Some context: After the fall of the Taliban the Security Council authorized a small UN mission for Afghanistan, called the United Nations Assistance Mission for Afghanistan (UNAMA). Initially, UNAMA's size was deliberately kept small and its mandate fairly limited, which reflected a 2001-2002 era disinclination for "nation building" on the part of the Bush administration. (UNAMA was actually smaller than the mission in Kosovo, which has a territory and population a fraction of the size of Afghanistan.)

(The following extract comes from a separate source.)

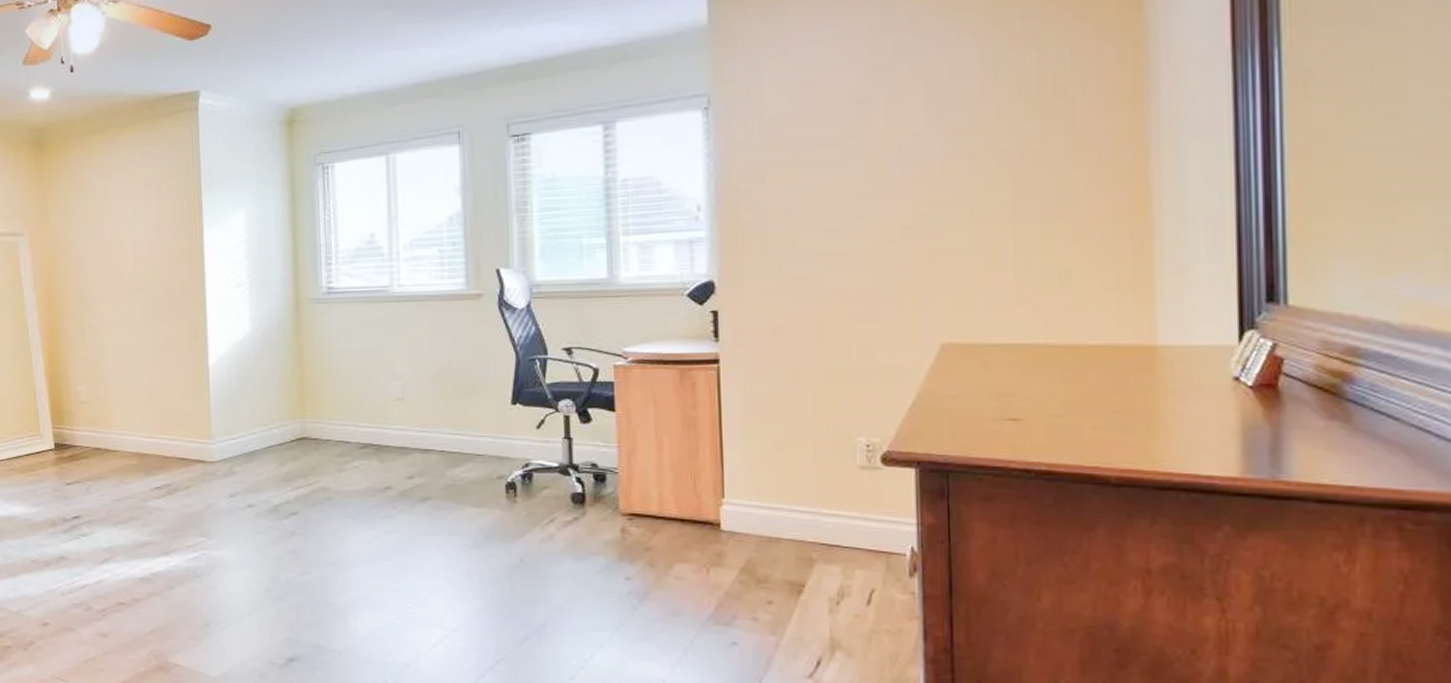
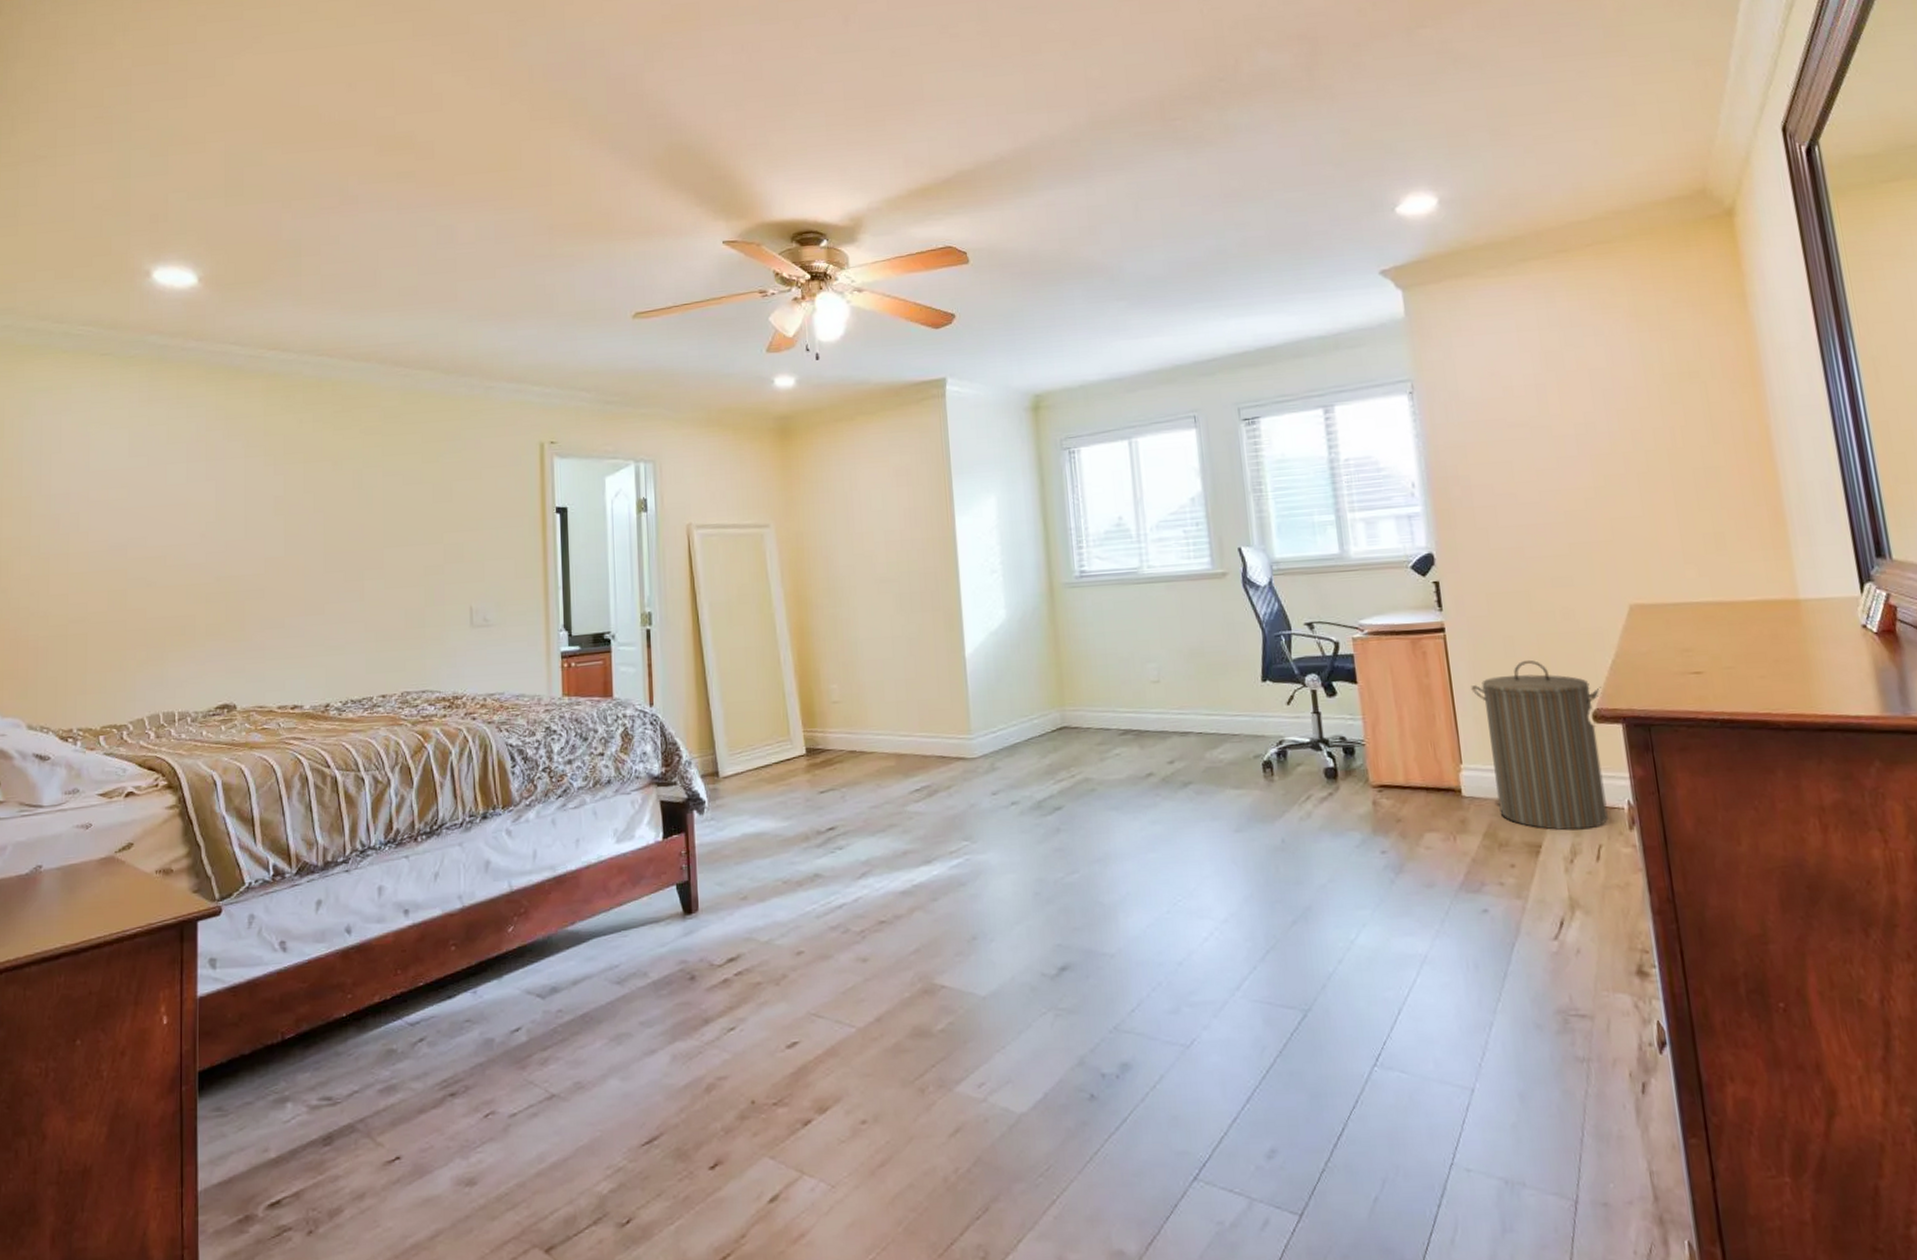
laundry hamper: none [743,396,896,573] -> present [1471,659,1609,831]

As it became increasingly clear that nation building in Afghanistan was, in fact, required, UNAMA's mandate steadily expanded and it was granted more money and personnel. Toward the end of its term, the Bush administration came to support a fairly radical overhaul of UNAMA. In January 2008, the United States and United Kingdom floated Lord Paddy Ashdown as a possible UN head of mission in Afghanistan. (In UN speak, the position is called the "Special Representative of the Secretary General," SRSG). Ashdown is a high profile British politician who lead UN efforts in Bosnia after the Dayton accords and the idea was that someone of his stature could function as a "super-envoy" capable of mustering broad international support for UN objectives in Afghanistan.

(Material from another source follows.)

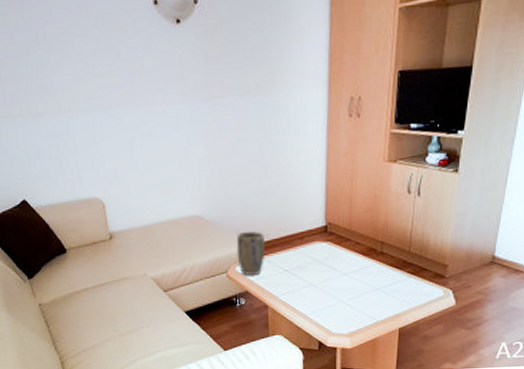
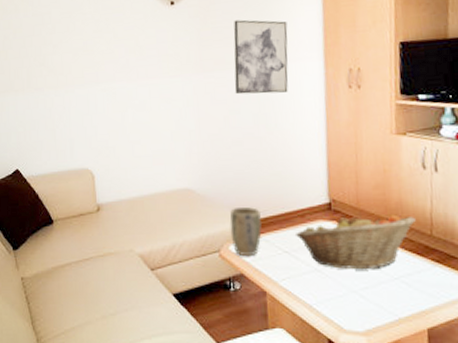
wall art: none [241,42,295,123] -> present [233,19,289,95]
fruit basket: none [295,236,398,284] -> present [296,214,416,270]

The Karzai government, however, balked at the idea. Ashdown was removed from consideration and Ban Ki Moon instead appointed a very competent bureaucrat, the Norwegian Kai Eide as SRSG.

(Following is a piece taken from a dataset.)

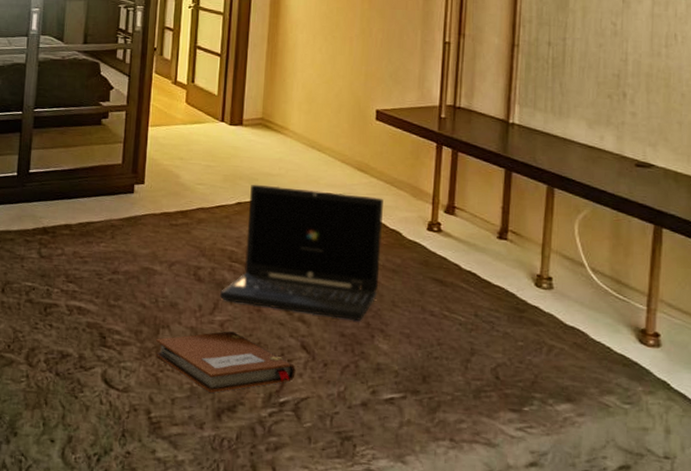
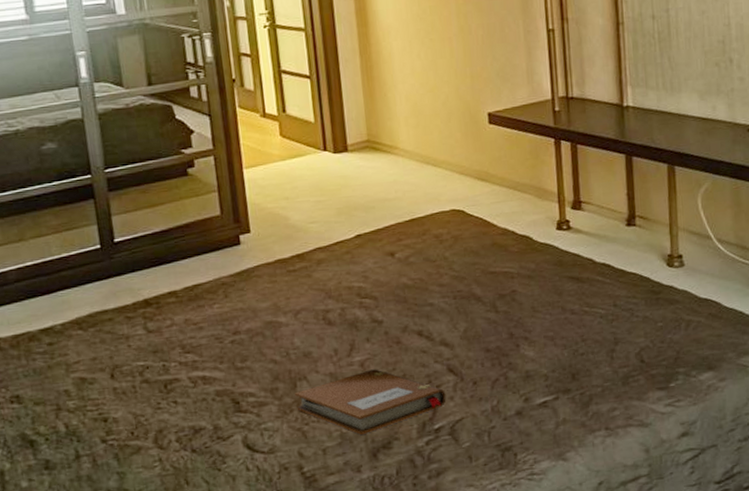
laptop: present [220,184,383,321] -> none [355,205,516,340]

This brings us to a few weeks ago, when the Washington Post reported that the administration sought to tap Peter W. Galbraith as a deputy to Kai Eide. Galbraith is a well regarded diplomat in his own right, having served as the first United States ambassador to Croatia during the Balkans crisis. There was speculation that in appointing someone of Galbraith's stature to serve in the UNAMA, the administration was signaling its intentions for a broader UN role in Afghanistan.
I took this question to Ambassador James Dobbins, who represented the United States at the Bonn Conference as President Bush's special envoy to Afghanistan. Dobbins is the author of several books on nation building, most recently After the Taliban: Nation Buiding in Afghanistan. Dobbins told me that he viewed the appointment more as a symptom of frustration in what the United Nations has been able to accomplish than a solution for empowering UNAMA. He conceded that getting Galbraith in there was a step in the right direction, but emphasized that what is ultimately needed is an SRSG "that can get European leaders on the phone." The means someone who is more than a competent senior bureaucrat and who can command the attention of world leaders. Dobbins half-jokingly floated the name "Tony Blair."
If not Tony Blair, I think the general idea here makes sense. For the United Nations to fulfill its role in Afghanistan, the Obama administration and its allies probably need to revisit the idea of the "super-envoy," or at least someone who can talk directly to heads of state and lean on them to provide funding, personnel and political support for what is needed to make the UN's mission in Afghanistan a success. Since Karzai seems cool to the idea, perhaps this will have to wait until after the August 20 elections in Afghanistan.